着物
【東京雑学研究会編】
【雑学大全】 生活 > 服装
ふだんは着慣れない着物を着るとき、ふと迷うのは、打ち合わせを右前にするか左前にするかである。うっかり左前に着ようものなら、「それじゃ、死んだ人の着物よ。縁起でもない」と注意されることになる。
着物は、男女を問わず、自分から見て左の衽を右の上に重ねる右前で着るのが決まりである。
死者の経かたびらはこれと逆で、右の衽を左の上に出し、左前にして着せる。
こうするのは、死者にまつわるものは、生きている人間との区別をはっきりさせるために、ふだんと逆にするからである。
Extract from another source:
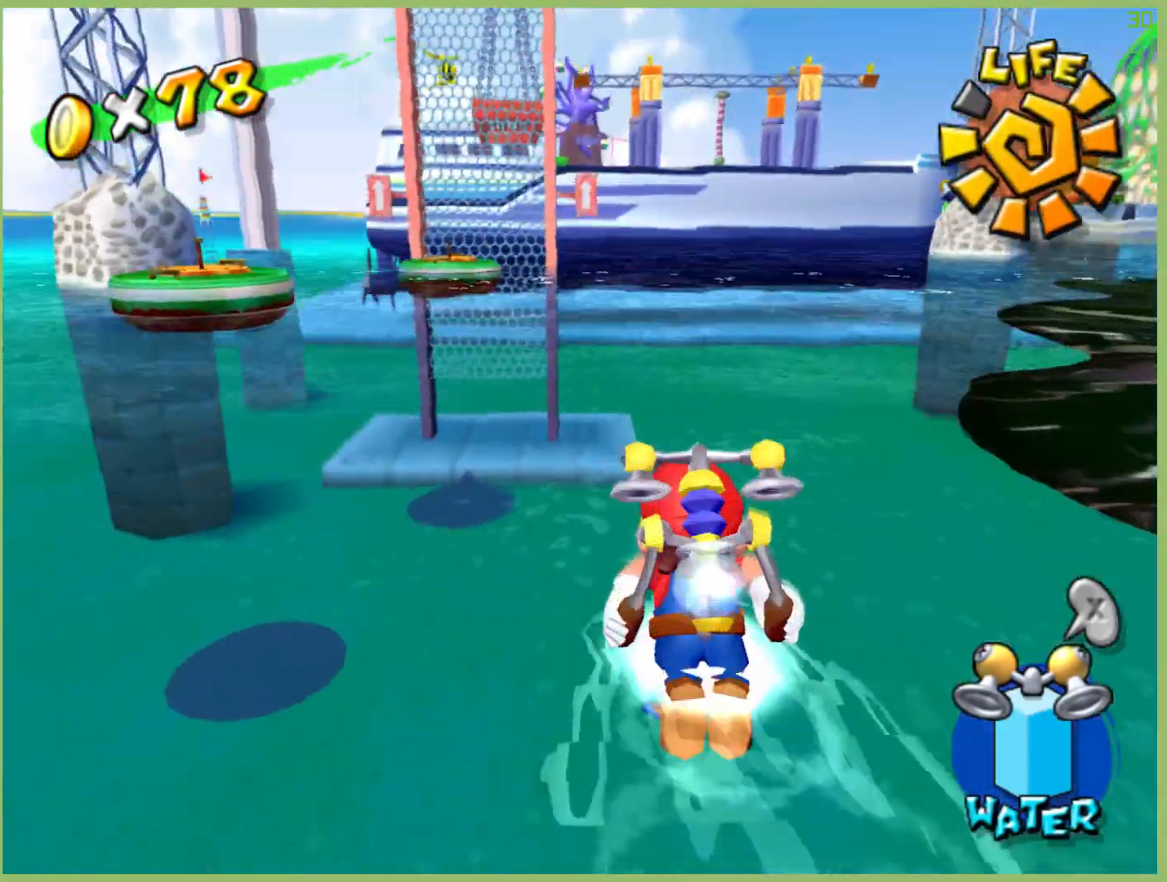
{"dt_ms": 500, "buttons": [], "left_stick": "center", "right_stick": "center", "events": [[367, "right_stick", "up"], [500, "right_stick", "center"]]}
枕元に置く屏風を逆さにし、北枕で寝かせるのも、同じ理由による。
だが、古代の日本人は、生者であっても、衣服を左前で着ており、それが当たり前だった。埴輪や、高松塚古墳の壁画の人物を見ると、左前に着ているのがわかるであろう。
これが右前になったのは、七〇一(大宝一)年の大宝律令が出てからのことである。大宝律令の服制には、男の盤領(=丸襟)、女の垂領(=V字形の襟)、ともに右前にせよと定められている。
大宝律令は、唐の影響を強く受けている。古来、中国の漢民族は衣服を右前で着ており、周辺の遊牧民が左前で着る風習を、野蛮人のものであると軽蔑していた。そして、周辺の遊牧民の衣服も、次第に中国の影響を受け、右前になっていった。
これにならって、日本でも衣服を右前で着るよう、令が下されたのである。
さらに、七一九(養老三)年になると、庶民の簡単な衣類に至るまで、着るものはすべて右前にせよということになった。これが、平安時代の公家装束にも受け継がれた。
こうして、日本では、生者の着物は右前、死者の着物は左前となり、それが現代まで続いているのである。